With Microsoft talking more and more about having games that were marketed as Xbox exclusives going to PC some might have started to worry that ALL Xbox exclusives would come to PC eventually. That probably won't be the case
During the Q&A session of at Microsoft's //Build/ 2016 PC Gamer snapped up the question on whether or not Halo 5 would come to PC, and Phil Spencer answered both for Halo 5 and for all games in general.
Phil Spencer said that games would release for the suitable platform, he used the RTS Ashes of the Singularity as an example to show that some games aren't really suitable for consoles even though mouse and keyboard support will come for the Xbox One. His exact words were
"If I enable keyboard and mouse on a console – which we will do – and then you download [Ashes of the Singularity] and you’re playing on a monitor, is that a PC game or a console game? I get out of saying ‘all,’ because I think there are games that people want to play in front of their monitor with a keyboard and mouse, and I want to be somebody that builds those games."

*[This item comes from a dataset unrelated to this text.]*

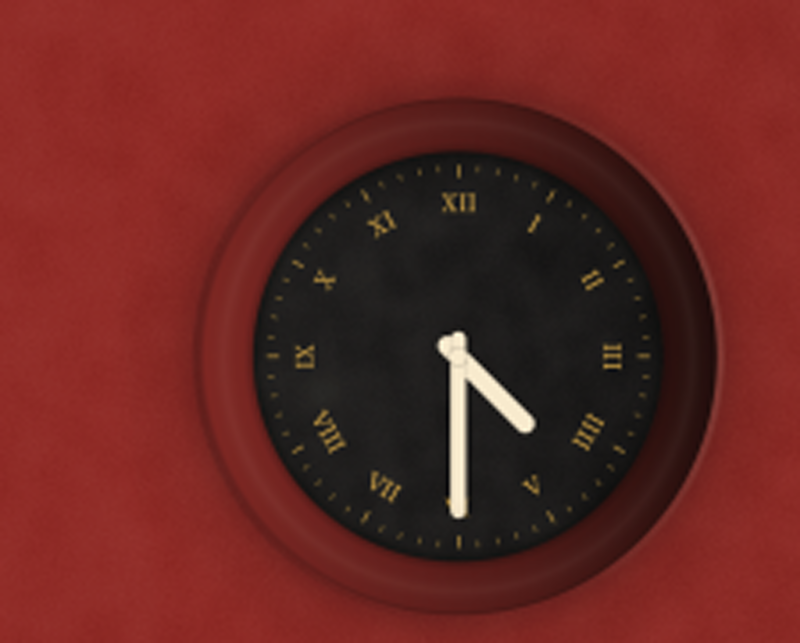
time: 4:30
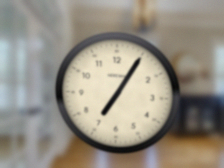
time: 7:05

Then Spencer gave a few examples on games that works just fine on both PC and Xbox like Rise of the Tomb Raider, Forza 6, and Quantum Break. But again he was clear that making a game available for both PC and consoles would not be mandatory
"I don’t want to make it some kind of artificial mandate, because then I think we end up with ‘Frankengames’, games that really weren't meant for a certain platform. And because some suit said, ‘Hey, everything’s gotta run on both platforms’, you end up with something people don’t want. You should expect it when franchises look like they belong on both platforms, but I wouldn’t go so far as to say it’s a mandate for the studios because it’s not."
After some more talking Spencer went back to the original question, whether PC gamers would get to play Halo 5 on a PC. Short answer was "no-ish" the longer one was:
"In terms of Halo FPS on PC, I think there’s a ton of opportunity for us right now, but I don’t want to get into a world where we’re looking back, like at Halo 5. It doesn’t mean there’s nothing there that could ever end up on PC, but I’d much rather look forward with what our plans are."

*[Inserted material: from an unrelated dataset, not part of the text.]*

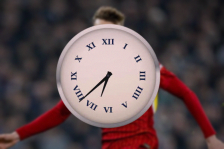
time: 6:38
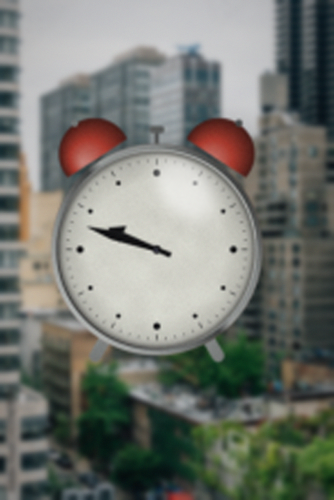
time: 9:48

In my humble opinion it is a good thing that Xbox and Microsoft is looking forward instead of backwards, focusing on making the new games available for both PC and Xbox instead of porting old exclusives. After all, Halo 5 was developed solely for consoles in mind, not a single thought of PC is in the Halo 5 code. The same principle will most likely go for all older Xbox exclusives since they all were made with consoles in mind, not PC.